#### Records shown
****

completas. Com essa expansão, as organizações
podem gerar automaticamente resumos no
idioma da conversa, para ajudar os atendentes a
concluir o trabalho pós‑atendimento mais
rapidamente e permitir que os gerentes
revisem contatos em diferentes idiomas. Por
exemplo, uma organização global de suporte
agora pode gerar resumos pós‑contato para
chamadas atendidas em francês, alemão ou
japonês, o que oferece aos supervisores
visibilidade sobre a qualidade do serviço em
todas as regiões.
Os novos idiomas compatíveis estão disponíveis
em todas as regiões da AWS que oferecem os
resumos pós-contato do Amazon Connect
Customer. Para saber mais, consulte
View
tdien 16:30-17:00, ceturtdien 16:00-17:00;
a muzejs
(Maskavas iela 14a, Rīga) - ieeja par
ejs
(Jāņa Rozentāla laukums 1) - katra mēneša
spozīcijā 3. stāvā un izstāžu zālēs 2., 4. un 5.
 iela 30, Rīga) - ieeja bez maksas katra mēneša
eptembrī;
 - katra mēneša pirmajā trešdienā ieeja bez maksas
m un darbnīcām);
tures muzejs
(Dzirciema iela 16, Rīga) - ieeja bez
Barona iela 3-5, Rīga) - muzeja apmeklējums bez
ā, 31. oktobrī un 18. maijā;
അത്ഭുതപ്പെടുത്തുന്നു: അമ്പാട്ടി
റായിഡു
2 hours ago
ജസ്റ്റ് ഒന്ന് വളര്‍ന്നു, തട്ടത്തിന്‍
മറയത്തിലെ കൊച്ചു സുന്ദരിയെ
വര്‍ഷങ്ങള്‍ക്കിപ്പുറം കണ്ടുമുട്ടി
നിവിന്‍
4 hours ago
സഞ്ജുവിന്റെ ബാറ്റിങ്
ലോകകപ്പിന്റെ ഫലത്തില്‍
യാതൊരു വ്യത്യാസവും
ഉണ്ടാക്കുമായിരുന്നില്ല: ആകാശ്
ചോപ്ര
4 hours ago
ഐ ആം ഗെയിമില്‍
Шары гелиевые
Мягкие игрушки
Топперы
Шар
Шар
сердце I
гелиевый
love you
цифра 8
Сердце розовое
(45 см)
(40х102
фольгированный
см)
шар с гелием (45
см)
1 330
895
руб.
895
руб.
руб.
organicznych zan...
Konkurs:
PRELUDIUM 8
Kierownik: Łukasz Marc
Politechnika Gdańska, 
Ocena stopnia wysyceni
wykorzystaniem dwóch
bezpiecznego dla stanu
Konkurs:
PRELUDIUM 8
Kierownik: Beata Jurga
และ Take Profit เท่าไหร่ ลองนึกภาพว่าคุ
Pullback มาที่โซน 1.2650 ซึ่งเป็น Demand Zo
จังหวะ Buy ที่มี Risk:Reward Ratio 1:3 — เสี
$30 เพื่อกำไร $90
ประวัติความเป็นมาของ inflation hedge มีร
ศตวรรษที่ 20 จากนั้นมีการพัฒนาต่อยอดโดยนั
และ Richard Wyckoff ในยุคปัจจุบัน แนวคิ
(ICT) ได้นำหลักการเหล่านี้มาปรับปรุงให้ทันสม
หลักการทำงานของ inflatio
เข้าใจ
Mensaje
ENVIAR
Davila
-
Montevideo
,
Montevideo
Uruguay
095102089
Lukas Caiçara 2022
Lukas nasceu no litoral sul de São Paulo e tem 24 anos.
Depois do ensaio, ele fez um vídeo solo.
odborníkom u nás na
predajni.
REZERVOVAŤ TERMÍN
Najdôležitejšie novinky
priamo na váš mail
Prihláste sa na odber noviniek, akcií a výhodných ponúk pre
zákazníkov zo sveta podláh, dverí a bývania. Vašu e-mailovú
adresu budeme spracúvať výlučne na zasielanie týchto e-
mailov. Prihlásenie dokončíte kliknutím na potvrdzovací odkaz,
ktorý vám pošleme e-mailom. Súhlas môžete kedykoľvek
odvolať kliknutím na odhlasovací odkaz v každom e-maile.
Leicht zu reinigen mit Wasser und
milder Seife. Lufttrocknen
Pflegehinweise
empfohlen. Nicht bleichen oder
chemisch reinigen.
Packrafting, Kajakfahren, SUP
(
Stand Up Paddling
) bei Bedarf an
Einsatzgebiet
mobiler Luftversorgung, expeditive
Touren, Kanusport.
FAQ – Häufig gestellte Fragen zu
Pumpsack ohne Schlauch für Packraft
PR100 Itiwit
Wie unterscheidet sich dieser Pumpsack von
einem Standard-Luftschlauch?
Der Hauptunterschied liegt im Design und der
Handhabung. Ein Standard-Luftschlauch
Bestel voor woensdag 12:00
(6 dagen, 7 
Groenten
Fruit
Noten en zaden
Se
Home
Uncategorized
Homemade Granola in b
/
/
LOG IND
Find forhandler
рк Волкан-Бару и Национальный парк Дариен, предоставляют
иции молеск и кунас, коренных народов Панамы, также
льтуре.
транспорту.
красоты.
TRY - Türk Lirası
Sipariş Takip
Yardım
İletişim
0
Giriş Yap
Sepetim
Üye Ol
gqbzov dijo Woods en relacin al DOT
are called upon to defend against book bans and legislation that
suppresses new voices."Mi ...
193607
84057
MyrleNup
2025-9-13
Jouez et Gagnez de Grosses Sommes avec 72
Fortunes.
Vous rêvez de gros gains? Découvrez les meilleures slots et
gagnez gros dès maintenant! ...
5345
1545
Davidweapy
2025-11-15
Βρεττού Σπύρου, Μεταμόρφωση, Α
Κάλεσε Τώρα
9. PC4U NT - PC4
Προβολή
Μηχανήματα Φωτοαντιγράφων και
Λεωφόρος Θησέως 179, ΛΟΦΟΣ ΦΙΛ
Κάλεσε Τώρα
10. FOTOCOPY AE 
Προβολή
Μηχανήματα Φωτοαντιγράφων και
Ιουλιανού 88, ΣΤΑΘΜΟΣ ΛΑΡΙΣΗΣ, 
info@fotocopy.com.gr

****

Output the text of all the rows as a JSON list of strings, one string per line, with blank lines left out.

[
  "completas. Com essa expansão, as organizações",
  "podem gerar automaticamente resumos no",
  "idioma da conversa, para ajudar os atendentes a",
  "concluir o trabalho pós‑atendimento mais",
  "rapidamente e permitir que os gerentes",
  "revisem contatos em diferentes idiomas. Por",
  "exemplo, uma organização global de suporte",
  "agora pode gerar resumos pós‑contato para",
  "chamadas atendidas em francês, alemão ou",
  "japonês, o que oferece aos supervisores",
  "visibilidade sobre a qualidade do serviço em",
  "todas as regiões.",
  "Os novos idiomas compatíveis estão disponíveis",
  "em todas as regiões da AWS que oferecem os",
  "resumos pós-contato do Amazon Connect",
  "Customer. Para saber mais, consulte",
  "View",
  "tdien 16:30-17:00, ceturtdien 16:00-17:00;",
  "a muzejs",
  "(Maskavas iela 14a, Rīga) - ieeja par",
  "ejs",
  "(Jāņa Rozentāla laukums 1) - katra mēneša",
  "spozīcijā 3. stāvā un izstāžu zālēs 2., 4. un 5.",
  " iela 30, Rīga) - ieeja bez maksas katra mēneša",
  "eptembrī;",
  " - katra mēneša pirmajā trešdienā ieeja bez maksas",
  "m un darbnīcām);",
  "tures muzejs",
  "(Dzirciema iela 16, Rīga) - ieeja bez",
  "Barona iela 3-5, Rīga) - muzeja apmeklējums bez",
  "ā, 31. oktobrī un 18. maijā;",
  "അത്ഭുതപ്പെടുത്തുന്നു: അമ്പാട്ടി",
  "റായിഡു",
  "2 hours ago",
  "ജസ്റ്റ് ഒന്ന് വളര്‍ന്നു, തട്ടത്തിന്‍",
  "മറയത്തിലെ കൊച്ചു സുന്ദരിയെ",
  "വര്‍ഷങ്ങള്‍ക്കിപ്പുറം കണ്ടുമുട്ടി",
  "നിവിന്‍",
  "4 hours ago",
  "സഞ്ജുവിന്റെ ബാറ്റിങ്",
  "ലോകകപ്പിന്റെ ഫലത്തില്‍",
  "യാതൊരു വ്യത്യാസവും",
  "ഉണ്ടാക്കുമായിരുന്നില്ല: ആകാശ്",
  "ചോപ്ര",
  "4 hours ago",
  "ഐ ആം ഗെയിമില്‍",
  "Шары гелиевые",
  "Мягкие игрушки",
  "Топперы",
  "Шар",
  "Шар",
  "сердце I",
  "гелиевый",
  "love you",
  "цифра 8",
  "Сердце розовое",
  "(45 см)",
  "(40х102",
  "фольгированный",
  "см)",
  "шар с гелием (45",
  "см)",
  "1 330",
  "895",
  "руб.",
  "895",
  "руб.",
  "руб.",
  "organicznych zan...",
  "Konkurs:",
  "PRELUDIUM 8",
  "Kierownik: Łukasz Marc",
  "Politechnika Gdańska, ",
  "Ocena stopnia wysyceni",
  "wykorzystaniem dwóch",
  "bezpiecznego dla stanu",
  "Konkurs:",
  "PRELUDIUM 8",
  "Kierownik: Beata Jurga",
  "และ Take Profit เท่าไหร่ ลองนึกภาพว่าคุ",
  "Pullback มาที่โซน 1.2650 ซึ่งเป็น Demand Zo",
  "จังหวะ Buy ที่มี Risk:Reward Ratio 1:3 — เสี",
  "$30 เพื่อกำไร $90",
  "ประวัติความเป็นมาของ inflation hedge มีร",
  "ศตวรรษที่ 20 จากนั้นมีการพัฒนาต่อยอดโดยนั",
  "และ Richard Wyckoff ในยุคปัจจุบัน แนวคิ",
  "(ICT) ได้นำหลักการเหล่านี้มาปรับปรุงให้ทันสม",
  "หลักการทำงานของ inflatio",
  "เข้าใจ",
  "Mensaje",
  "ENVIAR",
  "Davila",
  "-",
  "Montevideo",
  ",",
  "Montevideo",
  "Uruguay",
  "095102089",
  "Lukas Caiçara 2022",
  "Lukas nasceu no litoral sul de São Paulo e tem 24 anos.",
  "Depois do ensaio, ele fez um vídeo solo.",
  "odborníkom u nás na",
  "predajni.",
  "REZERVOVAŤ TERMÍN",
  "Najdôležitejšie novinky",
  "priamo na váš mail",
  "Prihláste sa na odber noviniek, akcií a výhodných ponúk pre",
  "zákazníkov zo sveta podláh, dverí a bývania. Vašu e-mailovú",
  "adresu budeme spracúvať výlučne na zasielanie týchto e-",
  "mailov. Prihlásenie dokončíte kliknutím na potvrdzovací odkaz,",
  "ktorý vám pošleme e-mailom. Súhlas môžete kedykoľvek",
  "odvolať kliknutím na odhlasovací odkaz v každom e-maile.",
  "Leicht zu reinigen mit Wasser und",
  "milder Seife. Lufttrocknen",
  "Pflegehinweise",
  "empfohlen. Nicht bleichen oder",
  "chemisch reinigen.",
  "Packrafting, Kajakfahren, SUP",
  "(",
  "Stand Up Paddling",
  ") bei Bedarf an",
  "Einsatzgebiet",
  "mobiler Luftversorgung, expeditive",
  "Touren, Kanusport.",
  "FAQ – Häufig gestellte Fragen zu",
  "Pumpsack ohne Schlauch für Packraft",
  "PR100 Itiwit",
  "Wie unterscheidet sich dieser Pumpsack von",
  "einem Standard-Luftschlauch?",
  "Der Hauptunterschied liegt im Design und der",
  "Handhabung. Ein Standard-Luftschlauch",
  "Bestel voor woensdag 12:00",
  "(6 dagen, 7 ",
  "Groenten",
  "Fruit",
  "Noten en zaden",
  "Se",
  "Home",
  "Uncategorized",
  "Homemade Granola in b",
  "/",
  "/",
  "LOG IND",
  "Find forhandler",
  "рк Волкан-Бару и Национальный парк Дариен, предоставляют",
  "иции молеск и кунас, коренных народов Панамы, также",
  "льтуре.",
  "транспорту.",
  "красоты.",
  "TRY - Türk Lirası",
  "Sipariş Takip",
  "Yardım",
  "İletişim",
  "0",
  "Giriş Yap",
  "Sepetim",
  "Üye Ol",
  "gqbzov dijo Woods en relacin al DOT",
  "are called upon to defend against book bans and legislation that",
  "suppresses new voices.\"Mi ...",
  "193607",
  "84057",
  "MyrleNup",
  "2025-9-13",
  "Jouez et Gagnez de Grosses Sommes avec 72",
  "Fortunes.",
  "Vous rêvez de gros gains? Découvrez les meilleures slots et",
  "gagnez gros dès maintenant! ...",
  "5345",
  "1545",
  "Davidweapy",
  "2025-11-15",
  "Βρεττού Σπύρου, Μεταμόρφωση, Α",
  "Κάλεσε Τώρα",
  "9. PC4U NT - PC4",
  "Προβολή",
  "Μηχανήματα Φωτοαντιγράφων και",
  "Λεωφόρος Θησέως 179, ΛΟΦΟΣ ΦΙΛ",
  "Κάλεσε Τώρα",
  "10. FOTOCOPY AE ",
  "Προβολή",
  "Μηχανήματα Φωτοαντιγράφων και",
  "Ιουλιανού 88, ΣΤΑΘΜΟΣ ΛΑΡΙΣΗΣ, ",
  "info@fotocopy.com.gr"
]